▶ [Activity] Return every one of the following entries verbatim, with no changes.

(Data records)

○ ○ ○ ○ ○ ○ ○

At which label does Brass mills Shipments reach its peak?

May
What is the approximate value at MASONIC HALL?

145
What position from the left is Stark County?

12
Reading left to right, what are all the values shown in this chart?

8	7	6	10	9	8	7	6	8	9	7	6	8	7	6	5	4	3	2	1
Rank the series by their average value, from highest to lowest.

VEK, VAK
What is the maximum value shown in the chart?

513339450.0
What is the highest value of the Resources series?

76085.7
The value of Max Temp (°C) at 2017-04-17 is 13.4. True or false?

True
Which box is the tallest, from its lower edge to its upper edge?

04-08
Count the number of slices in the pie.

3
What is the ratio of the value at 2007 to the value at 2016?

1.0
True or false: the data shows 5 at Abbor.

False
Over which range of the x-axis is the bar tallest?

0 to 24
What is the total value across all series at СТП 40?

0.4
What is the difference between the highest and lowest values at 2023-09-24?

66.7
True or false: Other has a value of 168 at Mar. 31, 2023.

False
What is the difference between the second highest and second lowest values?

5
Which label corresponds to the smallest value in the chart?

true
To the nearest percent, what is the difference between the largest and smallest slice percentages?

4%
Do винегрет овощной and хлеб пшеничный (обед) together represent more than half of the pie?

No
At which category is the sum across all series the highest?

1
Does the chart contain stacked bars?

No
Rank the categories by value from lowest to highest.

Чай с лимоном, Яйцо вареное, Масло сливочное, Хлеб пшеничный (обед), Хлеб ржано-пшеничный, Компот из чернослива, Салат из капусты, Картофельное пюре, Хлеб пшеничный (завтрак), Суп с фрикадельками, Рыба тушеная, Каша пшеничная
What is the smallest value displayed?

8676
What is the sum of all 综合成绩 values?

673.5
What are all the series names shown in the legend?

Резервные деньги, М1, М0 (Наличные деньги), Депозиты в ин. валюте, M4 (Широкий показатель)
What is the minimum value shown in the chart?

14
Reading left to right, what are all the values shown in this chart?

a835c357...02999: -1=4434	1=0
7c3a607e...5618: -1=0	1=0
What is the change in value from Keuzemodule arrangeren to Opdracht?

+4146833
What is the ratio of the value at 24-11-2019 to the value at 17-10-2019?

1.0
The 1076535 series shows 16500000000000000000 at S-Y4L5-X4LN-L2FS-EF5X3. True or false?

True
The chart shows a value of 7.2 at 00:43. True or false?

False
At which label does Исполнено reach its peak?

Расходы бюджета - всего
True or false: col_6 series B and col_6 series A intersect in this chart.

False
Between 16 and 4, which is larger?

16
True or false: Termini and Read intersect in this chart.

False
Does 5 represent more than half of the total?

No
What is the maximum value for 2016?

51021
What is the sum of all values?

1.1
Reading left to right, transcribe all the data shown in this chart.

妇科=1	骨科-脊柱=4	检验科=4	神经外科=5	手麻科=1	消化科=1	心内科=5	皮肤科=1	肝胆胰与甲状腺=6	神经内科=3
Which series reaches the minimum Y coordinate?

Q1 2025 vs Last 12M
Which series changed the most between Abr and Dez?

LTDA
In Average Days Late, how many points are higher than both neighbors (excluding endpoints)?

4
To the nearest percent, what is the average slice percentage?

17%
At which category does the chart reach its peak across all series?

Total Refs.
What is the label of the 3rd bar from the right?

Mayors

○ ○ ○ ○ ○ ○ ○

▶ [Exercise solution]
At which label does Brass mills Shipments reach its peak?

May
What is the approximate value at MASONIC HALL?

145
What position from the left is Stark County?

12
Reading left to right, what are all the values shown in this chart?

8	7	6	10	9	8	7	6	8	9	7	6	8	7	6	5	4	3	2	1
Rank the series by their average value, from highest to lowest.

VEK, VAK
What is the maximum value shown in the chart?

513339450.0
What is the highest value of the Resources series?

76085.7
The value of Max Temp (°C) at 2017-04-17 is 13.4. True or false?

True
Which box is the tallest, from its lower edge to its upper edge?

04-08
Count the number of slices in the pie.

3
What is the ratio of the value at 2007 to the value at 2016?

1.0
True or false: the data shows 5 at Abbor.

False
Over which range of the x-axis is the bar tallest?

0 to 24
What is the total value across all series at СТП 40?

0.4
What is the difference between the highest and lowest values at 2023-09-24?

66.7
True or false: Other has a value of 168 at Mar. 31, 2023.

False
What is the difference between the second highest and second lowest values?

5
Which label corresponds to the smallest value in the chart?

true
To the nearest percent, what is the difference between the largest and smallest slice percentages?

4%
Do винегрет овощной and хлеб пшеничный (обед) together represent more than half of the pie?

No
At which category is the sum across all series the highest?

1
Does the chart contain stacked bars?

No
Rank the categories by value from lowest to highest.

Чай с лимоном, Яйцо вареное, Масло сливочное, Хлеб пшеничный (обед), Хлеб ржано-пшеничный, Компот из чернослива, Салат из капусты, Картофельное пюре, Хлеб пшеничный (завтрак), Суп с фрикадельками, Рыба тушеная, Каша пшеничная
What is the smallest value displayed?

8676
What is the sum of all 综合成绩 values?

673.5
What are all the series names shown in the legend?

Резервные деньги, М1, М0 (Наличные деньги), Депозиты в ин. валюте, M4 (Широкий показатель)
What is the minimum value shown in the chart?

14
Reading left to right, what are all the values shown in this chart?

a835c357...02999: -1=4434	1=0
7c3a607e...5618: -1=0	1=0
What is the change in value from Keuzemodule arrangeren to Opdracht?

+4146833
What is the ratio of the value at 24-11-2019 to the value at 17-10-2019?

1.0
The 1076535 series shows 16500000000000000000 at S-Y4L5-X4LN-L2FS-EF5X3. True or false?

True
The chart shows a value of 7.2 at 00:43. True or false?

False
At which label does Исполнено reach its peak?

Расходы бюджета - всего
True or false: col_6 series B and col_6 series A intersect in this chart.

False
Between 16 and 4, which is larger?

16
True or false: Termini and Read intersect in this chart.

False
Does 5 represent more than half of the total?

No
What is the maximum value for 2016?

51021
What is the sum of all values?

1.1
Reading left to right, transcribe all the data shown in this chart.

妇科=1	骨科-脊柱=4	检验科=4	神经外科=5	手麻科=1	消化科=1	心内科=5	皮肤科=1	肝胆胰与甲状腺=6	神经内科=3
Which series reaches the minimum Y coordinate?

Q1 2025 vs Last 12M
Which series changed the most between Abr and Dez?

LTDA
In Average Days Late, how many points are higher than both neighbors (excluding endpoints)?

4
To the nearest percent, what is the average slice percentage?

17%
At which category does the chart reach its peak across all series?

Total Refs.
What is the label of the 3rd bar from the right?

Mayors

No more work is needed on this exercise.